*** Opening Available records ***
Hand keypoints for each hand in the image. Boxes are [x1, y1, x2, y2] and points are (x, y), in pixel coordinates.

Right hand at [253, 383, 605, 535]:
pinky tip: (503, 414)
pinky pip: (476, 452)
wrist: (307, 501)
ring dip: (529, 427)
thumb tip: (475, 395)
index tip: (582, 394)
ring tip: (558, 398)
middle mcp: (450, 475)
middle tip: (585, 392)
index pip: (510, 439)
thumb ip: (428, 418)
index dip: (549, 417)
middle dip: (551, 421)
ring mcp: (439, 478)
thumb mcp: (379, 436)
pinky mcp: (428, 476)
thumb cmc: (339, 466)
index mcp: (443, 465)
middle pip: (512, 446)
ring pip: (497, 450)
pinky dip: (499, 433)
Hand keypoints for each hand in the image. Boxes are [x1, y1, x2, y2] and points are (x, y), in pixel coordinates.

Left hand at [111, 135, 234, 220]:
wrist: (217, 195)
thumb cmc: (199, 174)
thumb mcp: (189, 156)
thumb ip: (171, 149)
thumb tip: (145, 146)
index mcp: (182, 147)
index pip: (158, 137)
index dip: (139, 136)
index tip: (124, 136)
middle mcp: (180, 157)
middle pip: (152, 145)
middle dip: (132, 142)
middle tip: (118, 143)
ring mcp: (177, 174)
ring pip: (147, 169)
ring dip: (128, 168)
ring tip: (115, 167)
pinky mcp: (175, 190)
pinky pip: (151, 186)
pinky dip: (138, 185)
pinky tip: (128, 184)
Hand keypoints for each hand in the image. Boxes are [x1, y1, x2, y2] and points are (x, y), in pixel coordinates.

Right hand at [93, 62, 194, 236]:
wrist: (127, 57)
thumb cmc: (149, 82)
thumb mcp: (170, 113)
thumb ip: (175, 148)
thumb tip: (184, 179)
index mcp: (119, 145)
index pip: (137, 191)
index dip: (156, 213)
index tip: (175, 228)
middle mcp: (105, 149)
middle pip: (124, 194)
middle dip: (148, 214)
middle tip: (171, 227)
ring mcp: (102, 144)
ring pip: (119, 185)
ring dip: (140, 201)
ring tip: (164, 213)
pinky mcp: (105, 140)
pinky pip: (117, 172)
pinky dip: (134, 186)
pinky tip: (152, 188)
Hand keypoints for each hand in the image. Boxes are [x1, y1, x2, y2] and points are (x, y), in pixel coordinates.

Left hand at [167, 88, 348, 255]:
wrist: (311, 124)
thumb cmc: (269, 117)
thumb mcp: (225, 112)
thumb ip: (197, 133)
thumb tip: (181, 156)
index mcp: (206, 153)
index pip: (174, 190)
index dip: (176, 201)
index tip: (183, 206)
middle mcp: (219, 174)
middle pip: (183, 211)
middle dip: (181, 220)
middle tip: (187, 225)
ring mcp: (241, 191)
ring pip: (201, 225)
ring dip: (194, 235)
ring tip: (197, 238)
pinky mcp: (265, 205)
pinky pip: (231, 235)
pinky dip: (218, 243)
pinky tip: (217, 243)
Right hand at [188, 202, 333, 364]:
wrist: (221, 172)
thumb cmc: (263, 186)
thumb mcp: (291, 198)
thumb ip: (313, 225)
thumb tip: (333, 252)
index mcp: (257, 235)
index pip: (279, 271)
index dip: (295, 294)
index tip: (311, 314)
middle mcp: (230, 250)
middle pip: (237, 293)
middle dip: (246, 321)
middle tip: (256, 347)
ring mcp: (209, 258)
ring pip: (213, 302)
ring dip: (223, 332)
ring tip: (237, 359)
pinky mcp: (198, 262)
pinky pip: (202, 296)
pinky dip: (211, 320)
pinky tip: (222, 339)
*** Closing Available records ***
Brief:
Since only part of the listing is wanted, copy exactly the lines from the one holding "middle pip: (124, 194)" to the one holding "index mcp: (206, 153)", both included.

Written answer:
middle pip: (124, 194)
middle dip: (148, 214)
middle tip: (171, 227)
ring mcp: (102, 144)
ring pip: (119, 185)
ring dip: (140, 201)
ring tip: (164, 213)
pinky mcp: (105, 140)
pinky pip: (117, 172)
pinky dip: (134, 186)
pinky tip: (152, 188)
Hand keypoints for each hand in the image. Boxes are [x1, y1, x2, y2] and points are (x, y), in pixel coordinates.

Left hand at [167, 88, 348, 255]:
wrist: (311, 124)
thumb cmc: (269, 117)
thumb mcp: (225, 112)
thumb ip: (197, 133)
thumb tip: (181, 156)
index mcp: (206, 153)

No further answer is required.